The victims of the six-year campaign ran a Staffordshire guinea pig farm providing animals for medical research. They eventually abandoned the business in the face of the intimidation.

On Monday, three activists admitted charges in connection with the campaign and yesterday a fourth pleaded guilty to the same charge.

Kerry Whitburn (36), of Summer Road, Edgbaston, Birmingham; John Smith (39), of Leicester Street, Wolverhampton, and John Ablewhite (36), of Hawley Street, Manchester, pleaded guilty on Monday to conspiring to blackmail David Hall and Partners and others connected to Darley Oaks Farm in Newchurch, Staffordshire, between September 1999 and September 2005.

Josephine Mayo (38), of Spring Bank Road, Edgbaston, pleaded guilty yesterday at Nottingham Crown Court to the same charge.

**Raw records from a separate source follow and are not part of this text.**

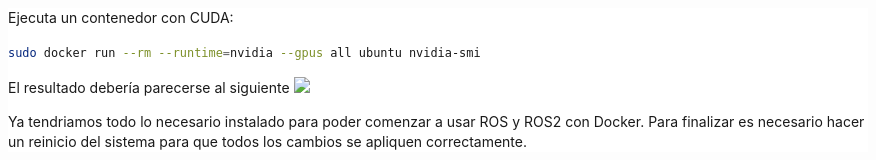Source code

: Ejecuta un contenedor con CUDA:
```bash
sudo docker run --rm --runtime=nvidia --gpus all ubuntu nvidia-smi
```

El resultado debería parecerse al siguiente
![](./images/nvidia-docker-output.png)

Ya tendriamos todo lo necesario instalado para poder comenzar a usar ROS y ROS2 con Docker. Para finalizar es necesario hacer un reinicio del sistema para que todos los cambios se apliquen correctamente.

Judge Michael Pert QC described them as "determined and cold-blooded defenders of their perceived cause".

He told Ablewhite, Smith and Whitburn to expect sentences of up to 12 years for their part in the blackmail plot when they are sentenced next month. The maximum sentence is 14 years.

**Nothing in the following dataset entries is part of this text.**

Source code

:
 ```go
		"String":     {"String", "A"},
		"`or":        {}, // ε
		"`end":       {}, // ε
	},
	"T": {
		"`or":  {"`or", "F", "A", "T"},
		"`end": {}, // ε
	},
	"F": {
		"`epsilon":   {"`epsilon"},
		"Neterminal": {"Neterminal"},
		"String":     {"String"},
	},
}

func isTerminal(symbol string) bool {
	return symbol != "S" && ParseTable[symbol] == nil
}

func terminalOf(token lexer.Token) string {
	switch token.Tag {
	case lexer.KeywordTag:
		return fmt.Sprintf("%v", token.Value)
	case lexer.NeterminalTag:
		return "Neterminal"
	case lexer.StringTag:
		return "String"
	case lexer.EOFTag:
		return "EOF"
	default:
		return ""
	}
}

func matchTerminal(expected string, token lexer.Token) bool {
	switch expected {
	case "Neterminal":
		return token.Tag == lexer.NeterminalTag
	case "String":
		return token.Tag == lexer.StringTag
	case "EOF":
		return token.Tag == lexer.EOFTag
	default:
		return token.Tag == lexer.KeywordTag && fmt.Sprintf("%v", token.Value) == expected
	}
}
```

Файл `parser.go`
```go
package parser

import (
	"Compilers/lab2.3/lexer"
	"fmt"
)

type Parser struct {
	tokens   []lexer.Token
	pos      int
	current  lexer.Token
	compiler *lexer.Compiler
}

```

Mayo was told her part warranted no more than six years behind bars.

The campaign of intimidation and harassment against the Hall family and their employees at Darley Oaks began in 1999 as they faced demands to close the site.

The family was subjected to regular demonstrations from protesters and a violent campaign of intimidation and harassment was launched.

In October 2004 the fanatics proved they would stop at nothing to achieve their goal.

The remains of 82-year-old Gladys Hammond - the mother-in-law of one of the brothers who owns the farm - were dug up and removed at night from the graveyard of a church in Staffordshire. In August last year, nearly a year after Mrs Hammond's grave was desecrated, the family decided enough was enough and decided to stop breeding guinea pigs.

Darley Oaks officially reverted to traditional farming in January, but Mrs Hammond's remains have not been returned.

It is understood the prose-cution was unable to prove that Ablewhite, Whitburn, Smith and Mayo were directly responsible for the theft of the pensioner's remains, but could prove they were all aware of it.

Anthony Glass QC, prose-cuting, confirmed the desecration of the grave was "one of the major planks" of the Crown's case against the four, although none has admitted responsibility.

Whitburn, Smith, Ablewhite and Mayo had previously denied the offences and were due to stand trial later this month.

The three men were remanded in custody. Mayo was granted conditional bail to allow for the preparation of pre-sentence reports.

All four defendants will be sentenced at the same court on May 10 and 11.